= Ivan Bogorov =

Bulgarian encyclopedist (1818–1892)

Sketch of Ivan Bogorov

Ivan Bogorov (Иван Богоров; 1818 – November 1, 1892) was a Bulgarian encyclopedist from the time of the National Revival. Educated in medicine, he also worked in the spheres of industry, economy, transport, geography, journalism and linguistics.

== Biography ==
He was born in Karlovo in 1818. Bogorov studied at the Phanar Greek Orthodox College in Istanbul, and at 19 he moved to Odessa to study at the Richelieu High School. In 1841, he published the Bulgarian coat of arms from Hristofor Zhefarovich's Stemmatographia (1741). For some time, Bogorov travelled to Bucharest, Svishtov, Veliko Tarnovo, Kazanlak (which he called "Izvornik") and Gabrovo before settling in Stara Zagora ("Veta Zagora"). He promoted education in Bulgarian as opposed to Greek during his journeys. In Stara Zagora, he wrote the first Bulgarian grammar book, which he printed in Bucharest in 1844. He then moved to Leipzig ("Lipiska"), where he issued the first Bulgarian newspaper, Balgarskiy orel (Bulgarian Eagle) in 1846, two years after Konstantin Fotinov's first Bulgarian magazine, Lyuboslovie. Bogorov returned to Istanbul, where he worked for the Tsarigradski Vestnik newspaper, and then moved to Paris to study medicine. After that, Bogorov settled in Plovdiv to work as a doctor. There, he also issued the Journal for Science, Handicrafts and Trade. He participated in the release of several other newspapers, journals and books, and prepared the Academic Bulgarian Dictionary and the first French-Bulgarian (1869) and Bulgarian-French (1871) dictionary. Bogorov also translated Daniel Defoe's Robinson Crusoe into Bulgarian and issued a collection of Bulgarian folk songs (1842). He also authored a book on the geography of the European part of the Ottoman Empire.
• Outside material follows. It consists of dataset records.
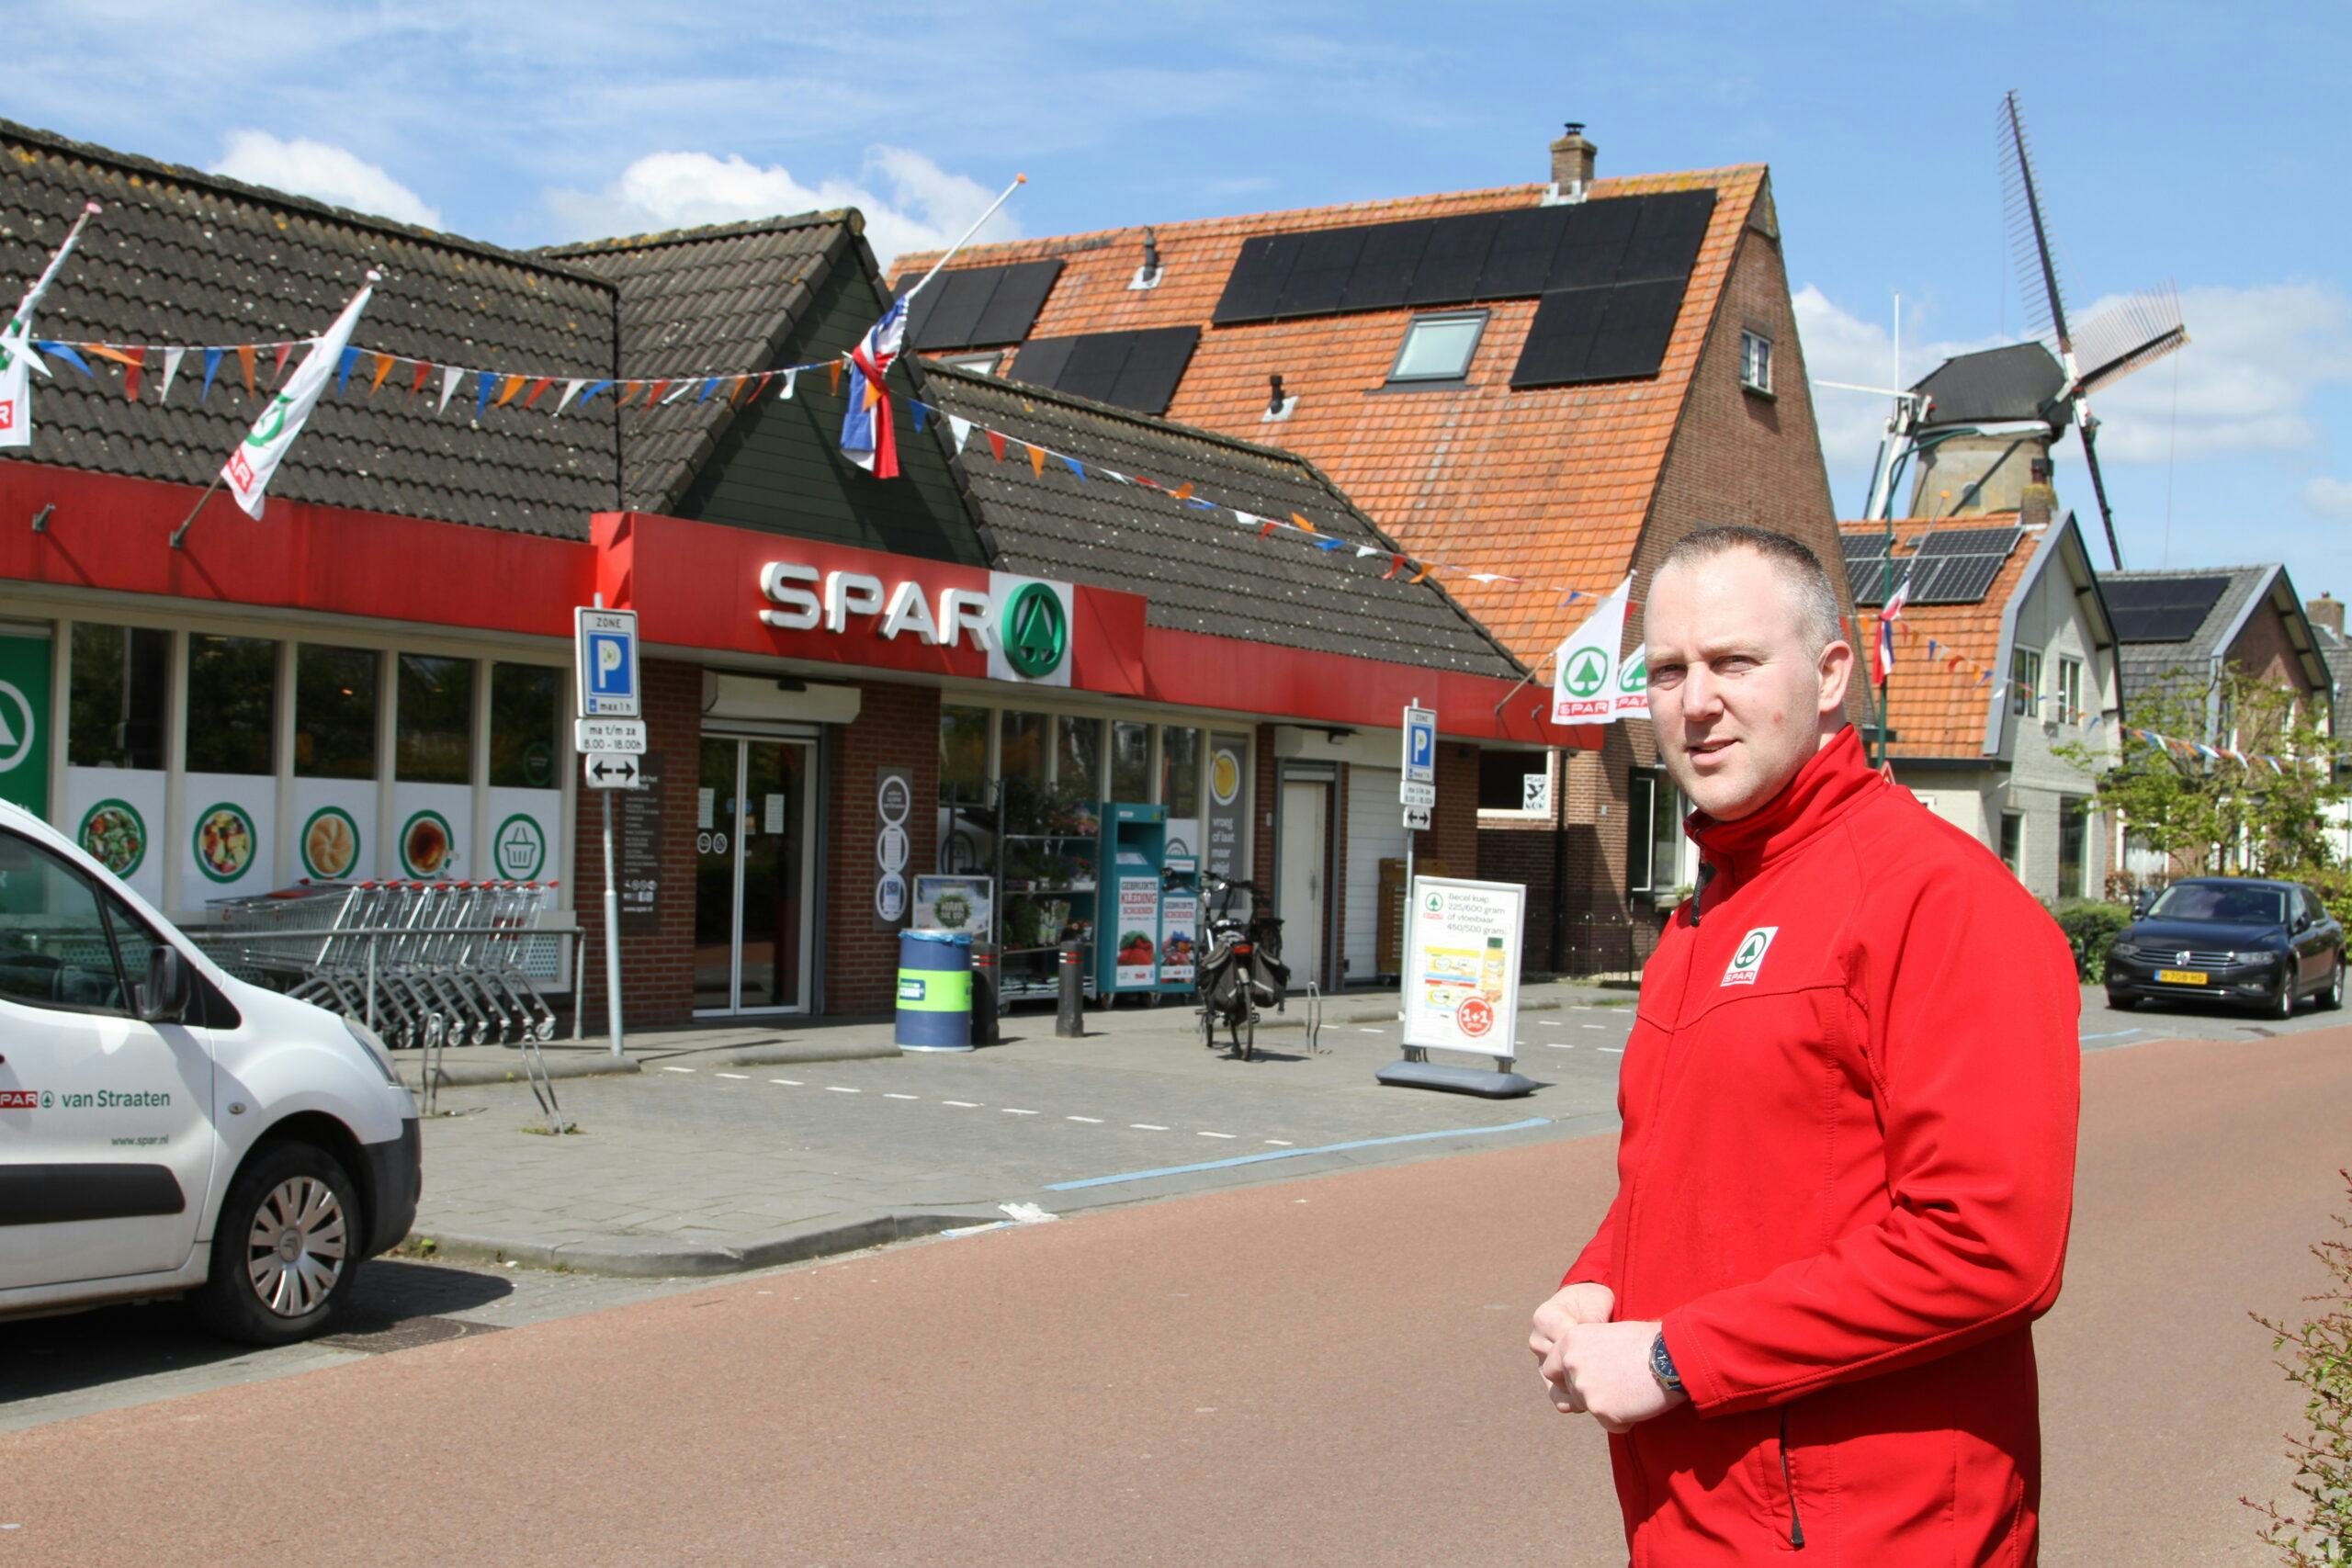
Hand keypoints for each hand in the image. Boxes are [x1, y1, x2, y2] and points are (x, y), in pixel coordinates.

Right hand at [1530, 1282, 1613, 1412]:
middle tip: (1609, 1376)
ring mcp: (1542, 1362)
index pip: (1565, 1341)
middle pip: (1560, 1366)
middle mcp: (1538, 1341)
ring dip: (1581, 1389)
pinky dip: (1577, 1402)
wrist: (1585, 1311)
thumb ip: (1593, 1314)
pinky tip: (1595, 1399)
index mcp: (1545, 1318)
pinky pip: (1559, 1397)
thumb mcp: (1597, 1301)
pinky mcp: (1550, 1379)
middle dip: (1585, 1373)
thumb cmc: (1593, 1303)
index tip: (1610, 1354)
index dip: (1589, 1351)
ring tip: (1603, 1389)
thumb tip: (1589, 1327)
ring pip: (1559, 1385)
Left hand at [1549, 1320, 1683, 1431]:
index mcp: (1569, 1341)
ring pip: (1590, 1408)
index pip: (1551, 1369)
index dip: (1568, 1378)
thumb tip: (1580, 1368)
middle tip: (1618, 1387)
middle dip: (1591, 1394)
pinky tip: (1640, 1403)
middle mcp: (1570, 1363)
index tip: (1588, 1380)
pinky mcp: (1600, 1410)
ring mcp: (1584, 1388)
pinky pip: (1610, 1424)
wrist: (1670, 1356)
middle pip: (1571, 1392)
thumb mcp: (1607, 1333)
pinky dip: (1625, 1420)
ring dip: (1609, 1407)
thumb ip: (1587, 1352)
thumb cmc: (1647, 1342)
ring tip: (1634, 1391)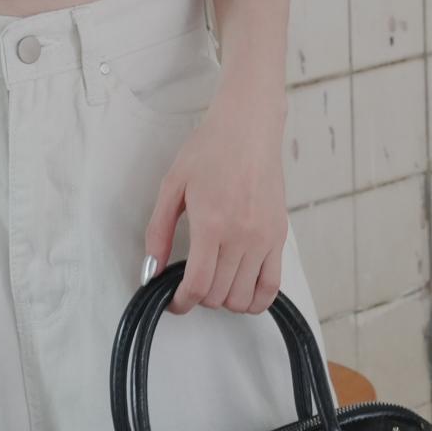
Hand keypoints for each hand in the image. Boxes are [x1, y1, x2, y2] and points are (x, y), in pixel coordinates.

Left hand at [143, 85, 286, 314]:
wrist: (248, 127)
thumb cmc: (209, 150)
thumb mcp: (172, 186)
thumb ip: (159, 231)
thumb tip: (151, 269)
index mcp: (211, 224)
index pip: (198, 286)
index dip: (181, 303)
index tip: (174, 301)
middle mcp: (241, 236)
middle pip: (220, 296)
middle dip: (199, 298)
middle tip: (189, 283)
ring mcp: (264, 239)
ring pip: (244, 297)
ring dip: (224, 300)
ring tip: (213, 282)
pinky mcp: (279, 237)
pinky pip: (272, 286)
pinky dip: (255, 299)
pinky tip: (240, 291)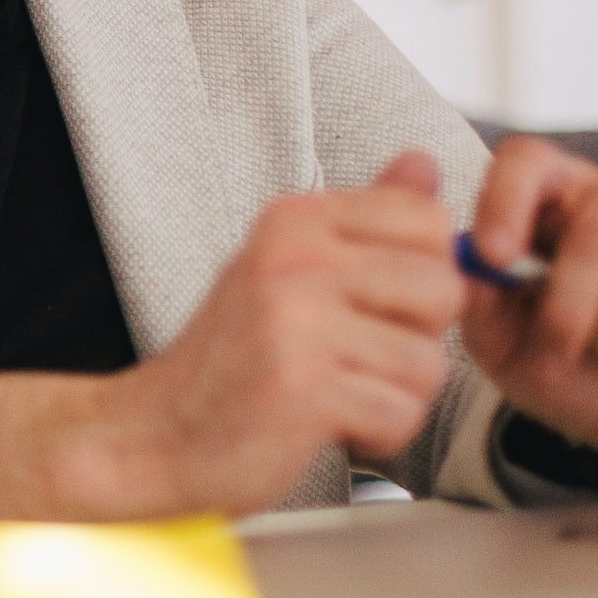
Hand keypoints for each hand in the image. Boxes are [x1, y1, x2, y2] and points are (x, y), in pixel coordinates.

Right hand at [95, 149, 469, 511]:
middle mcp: (293, 259)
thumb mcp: (290, 267)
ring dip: (395, 395)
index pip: (427, 219)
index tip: (375, 303)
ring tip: (337, 393)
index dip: (425, 272)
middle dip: (416, 340)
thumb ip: (365, 218)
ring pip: (428, 363)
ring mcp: (294, 323)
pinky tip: (330, 424)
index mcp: (294, 221)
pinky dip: (377, 436)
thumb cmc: (231, 358)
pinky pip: (401, 414)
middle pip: (443, 289)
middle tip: (353, 356)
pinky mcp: (302, 390)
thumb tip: (422, 161)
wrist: (155, 433)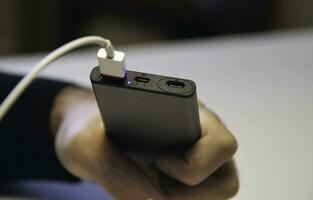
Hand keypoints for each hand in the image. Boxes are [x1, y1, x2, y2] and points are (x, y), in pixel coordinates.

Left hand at [51, 87, 238, 199]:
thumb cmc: (88, 128)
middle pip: (225, 180)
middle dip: (184, 188)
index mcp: (185, 112)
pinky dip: (169, 197)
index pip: (222, 143)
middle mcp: (200, 136)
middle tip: (151, 170)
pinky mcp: (189, 177)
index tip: (157, 160)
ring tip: (146, 176)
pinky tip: (146, 183)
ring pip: (213, 195)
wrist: (86, 134)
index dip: (192, 164)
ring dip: (177, 197)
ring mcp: (198, 157)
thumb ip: (116, 173)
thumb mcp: (87, 145)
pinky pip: (193, 198)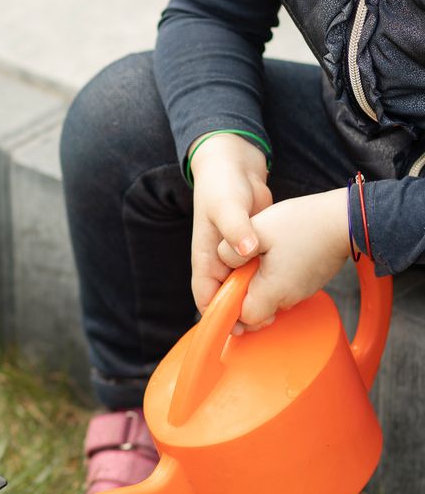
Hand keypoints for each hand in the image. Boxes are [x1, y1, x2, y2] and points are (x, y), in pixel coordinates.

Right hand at [189, 133, 272, 313]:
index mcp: (205, 258)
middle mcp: (219, 263)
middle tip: (267, 320)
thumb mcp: (227, 207)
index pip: (205, 297)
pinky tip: (288, 289)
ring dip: (258, 300)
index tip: (240, 329)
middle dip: (243, 313)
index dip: (219, 317)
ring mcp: (236, 258)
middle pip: (227, 299)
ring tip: (279, 309)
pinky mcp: (254, 252)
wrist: (234, 165)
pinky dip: (269, 285)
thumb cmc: (223, 186)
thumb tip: (246, 252)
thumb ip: (236, 229)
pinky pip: (259, 276)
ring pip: (245, 290)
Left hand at [213, 189, 349, 332]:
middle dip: (242, 296)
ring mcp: (300, 293)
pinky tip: (273, 258)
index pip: (244, 318)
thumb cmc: (303, 224)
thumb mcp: (258, 230)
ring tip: (257, 260)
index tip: (228, 285)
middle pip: (255, 312)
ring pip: (269, 301)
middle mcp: (287, 299)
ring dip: (258, 286)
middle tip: (240, 270)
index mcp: (272, 292)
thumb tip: (223, 265)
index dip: (230, 306)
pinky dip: (273, 280)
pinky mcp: (308, 284)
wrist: (345, 220)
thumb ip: (231, 251)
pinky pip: (283, 290)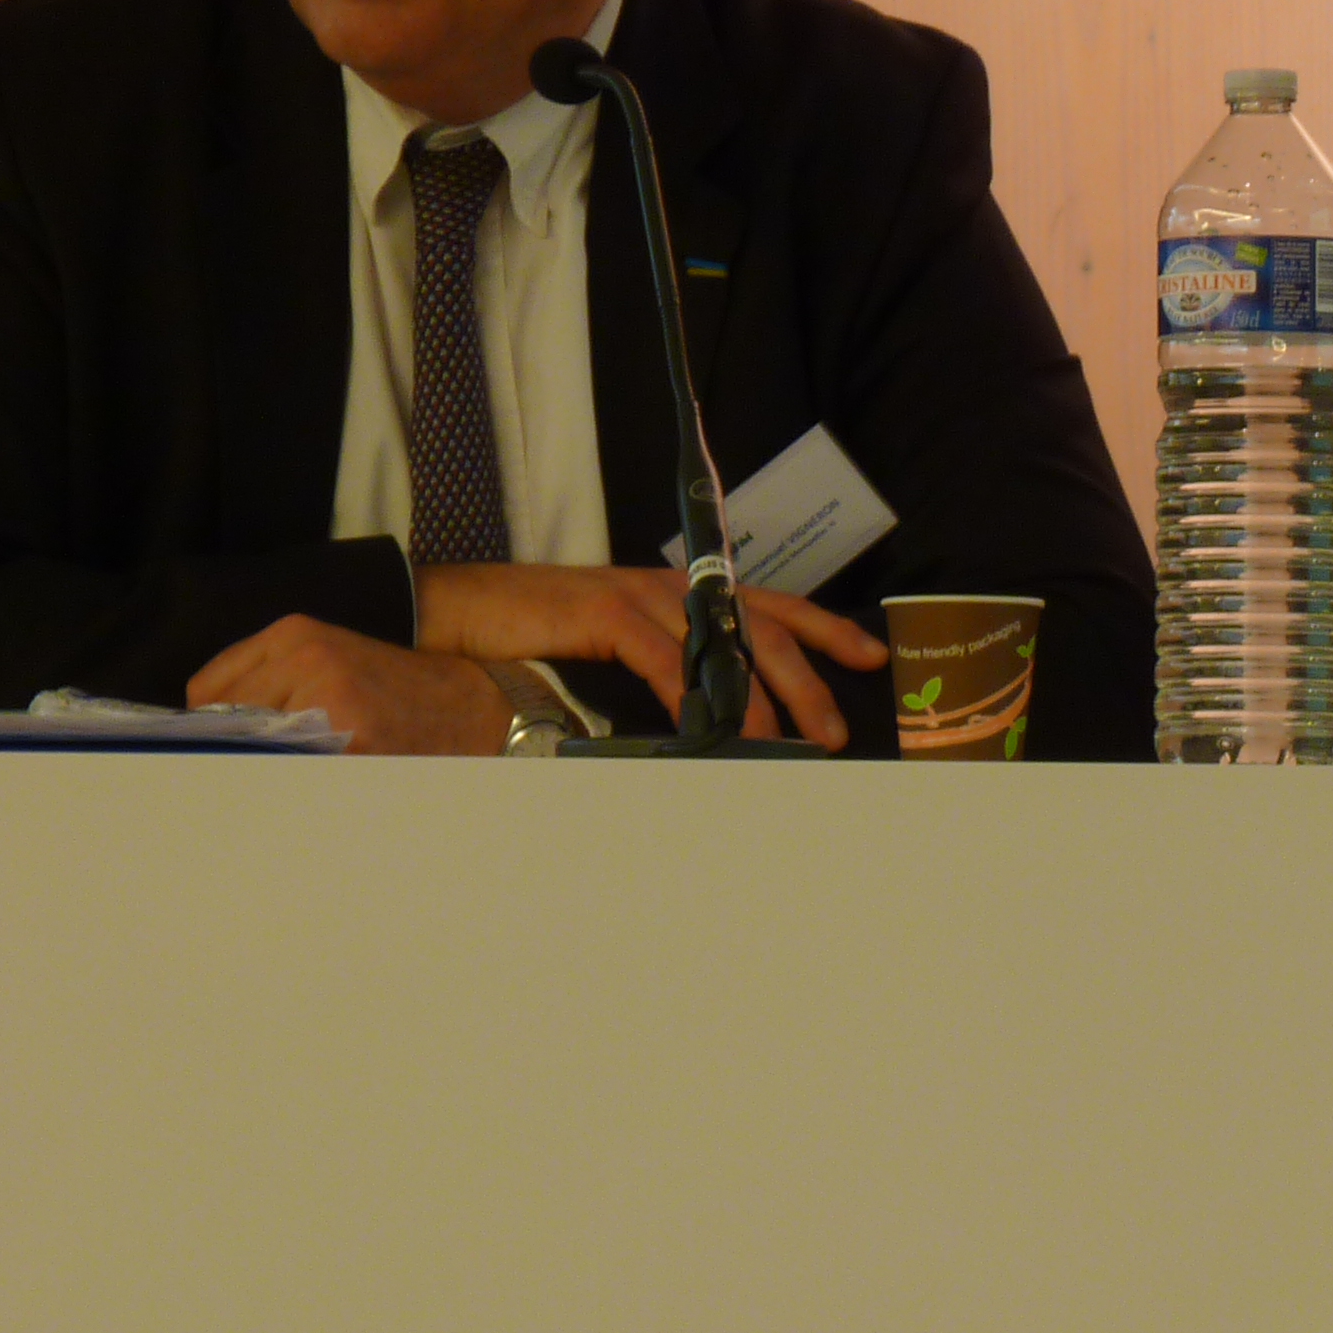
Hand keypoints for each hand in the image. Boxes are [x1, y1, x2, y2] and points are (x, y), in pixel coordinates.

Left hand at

Bogorov was known as a passionate defender of linguistic purism, and in his attempts to counter Greek and Russian influence on Bulgarian he introduced a number of rare dialectal words and neologisms to the literary language. Although many of these were considered amusing and funny-sounding by his contemporaries, a large number have successfully become an inseparable part of Bulgarian vocabulary.